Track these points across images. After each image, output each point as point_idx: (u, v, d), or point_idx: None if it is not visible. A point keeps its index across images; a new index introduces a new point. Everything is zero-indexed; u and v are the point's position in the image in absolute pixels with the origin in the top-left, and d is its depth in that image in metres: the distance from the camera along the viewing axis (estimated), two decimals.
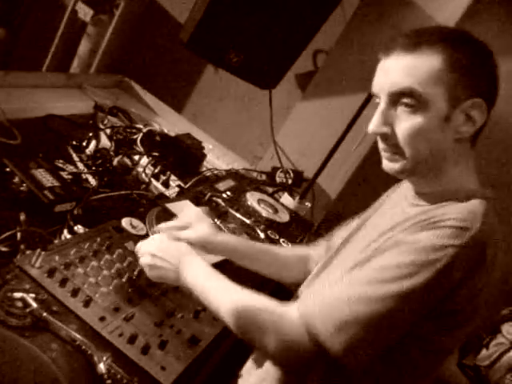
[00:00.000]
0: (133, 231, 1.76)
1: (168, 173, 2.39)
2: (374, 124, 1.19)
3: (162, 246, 1.40)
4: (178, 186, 2.38)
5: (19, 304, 1.18)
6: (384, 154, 1.24)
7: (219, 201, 2.29)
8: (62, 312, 1.27)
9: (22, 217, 1.50)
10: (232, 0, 2.44)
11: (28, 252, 1.41)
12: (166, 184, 2.34)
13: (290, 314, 1.14)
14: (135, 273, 1.53)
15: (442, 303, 1.08)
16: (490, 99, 1.16)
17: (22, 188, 1.74)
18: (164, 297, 1.53)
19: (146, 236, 1.77)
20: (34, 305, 1.19)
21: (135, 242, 1.67)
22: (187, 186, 2.41)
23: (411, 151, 1.17)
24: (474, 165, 1.24)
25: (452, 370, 3.39)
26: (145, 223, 1.84)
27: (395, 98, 1.16)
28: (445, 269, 1.04)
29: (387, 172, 1.25)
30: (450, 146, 1.17)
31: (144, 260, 1.39)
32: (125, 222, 1.77)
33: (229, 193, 2.45)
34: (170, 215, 1.98)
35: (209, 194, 2.29)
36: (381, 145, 1.23)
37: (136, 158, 2.41)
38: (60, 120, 2.43)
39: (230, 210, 2.27)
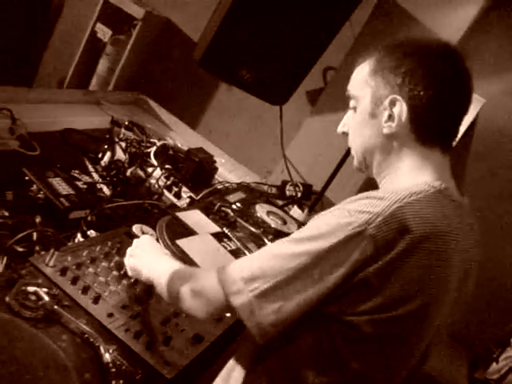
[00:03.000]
0: None
1: (180, 185, 2.48)
2: (339, 125, 1.39)
3: (145, 240, 1.55)
4: (190, 197, 2.47)
5: (33, 297, 1.27)
6: None
7: (228, 211, 2.37)
8: (72, 307, 1.35)
9: (38, 219, 1.60)
10: (243, 19, 2.54)
11: (43, 253, 1.50)
12: (177, 195, 2.43)
13: (210, 270, 1.22)
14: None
15: (353, 272, 1.07)
16: (413, 97, 1.22)
17: (39, 195, 1.84)
18: None
19: None
20: (47, 298, 1.28)
21: None
22: (198, 197, 2.49)
23: (352, 145, 1.35)
24: (429, 162, 1.25)
25: None
26: (155, 230, 1.93)
27: (349, 103, 1.36)
28: (355, 233, 1.06)
29: None
30: (383, 140, 1.27)
31: (128, 248, 1.53)
32: (135, 228, 1.86)
33: (239, 204, 2.52)
34: (179, 223, 2.06)
35: (218, 204, 2.37)
36: None
37: (149, 170, 2.50)
38: (77, 134, 2.53)
39: (239, 220, 2.34)
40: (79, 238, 1.73)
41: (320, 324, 1.14)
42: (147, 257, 1.46)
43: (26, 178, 1.89)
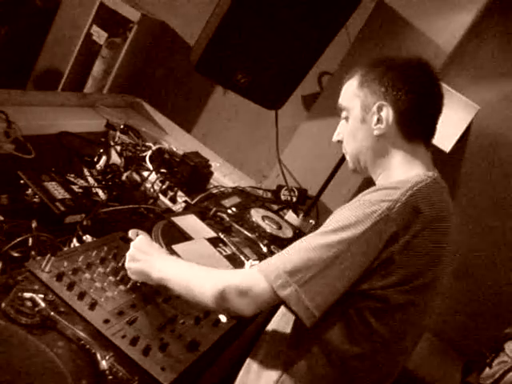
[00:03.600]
0: None
1: (175, 189, 2.48)
2: (334, 135, 1.56)
3: (143, 241, 1.58)
4: (185, 201, 2.46)
5: (29, 303, 1.26)
6: None
7: (224, 216, 2.37)
8: (68, 313, 1.35)
9: (34, 224, 1.59)
10: (239, 24, 2.54)
11: (38, 258, 1.49)
12: (173, 200, 2.43)
13: (249, 269, 1.35)
14: (139, 280, 1.61)
15: (379, 252, 1.25)
16: (397, 102, 1.41)
17: (34, 199, 1.83)
18: (166, 303, 1.60)
19: None
20: (43, 304, 1.27)
21: None
22: (194, 201, 2.49)
23: (347, 150, 1.52)
24: (417, 157, 1.44)
25: None
26: (151, 235, 1.92)
27: (341, 114, 1.53)
28: (380, 219, 1.24)
29: None
30: (375, 141, 1.45)
31: (128, 252, 1.55)
32: (131, 233, 1.85)
33: (234, 209, 2.52)
34: (175, 228, 2.06)
35: (214, 209, 2.36)
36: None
37: (145, 174, 2.50)
38: (73, 137, 2.53)
39: (234, 225, 2.34)
40: (75, 242, 1.72)
41: (348, 301, 1.30)
42: (153, 259, 1.50)
43: (21, 181, 1.88)
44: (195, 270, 1.43)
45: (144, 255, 1.51)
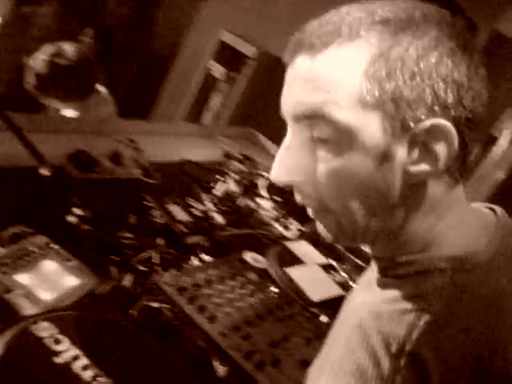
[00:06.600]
0: (254, 264, 1.92)
1: (289, 217, 2.54)
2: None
3: None
4: (299, 230, 2.52)
5: (154, 313, 1.36)
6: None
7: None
8: (189, 324, 1.43)
9: (161, 241, 1.71)
10: None
11: (163, 272, 1.60)
12: (286, 227, 2.49)
13: None
14: (256, 299, 1.67)
15: None
16: (464, 119, 0.74)
17: (159, 220, 1.97)
18: (280, 323, 1.65)
19: (265, 269, 1.92)
20: (167, 314, 1.37)
21: (256, 274, 1.85)
22: (307, 229, 2.54)
23: (341, 212, 0.81)
24: (464, 210, 0.84)
25: None
26: (265, 258, 1.99)
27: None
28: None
29: None
30: (407, 195, 0.76)
31: None
32: (247, 256, 1.94)
33: None
34: (288, 253, 2.12)
35: None
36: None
37: (259, 201, 2.59)
38: (193, 165, 2.68)
39: (346, 253, 2.36)
40: (195, 261, 1.82)
41: None
42: None
43: (147, 203, 2.03)
44: None
45: None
######
Could you restate word for word the lines above, from the one that contains "32: (125, 222, 1.77)" through the one that contains "39: (230, 210, 2.27)", and no others?

Response to this exercise =
32: (125, 222, 1.77)
33: (229, 193, 2.45)
34: (170, 215, 1.98)
35: (209, 194, 2.29)
36: (381, 145, 1.23)
37: (136, 158, 2.41)
38: (60, 120, 2.43)
39: (230, 210, 2.27)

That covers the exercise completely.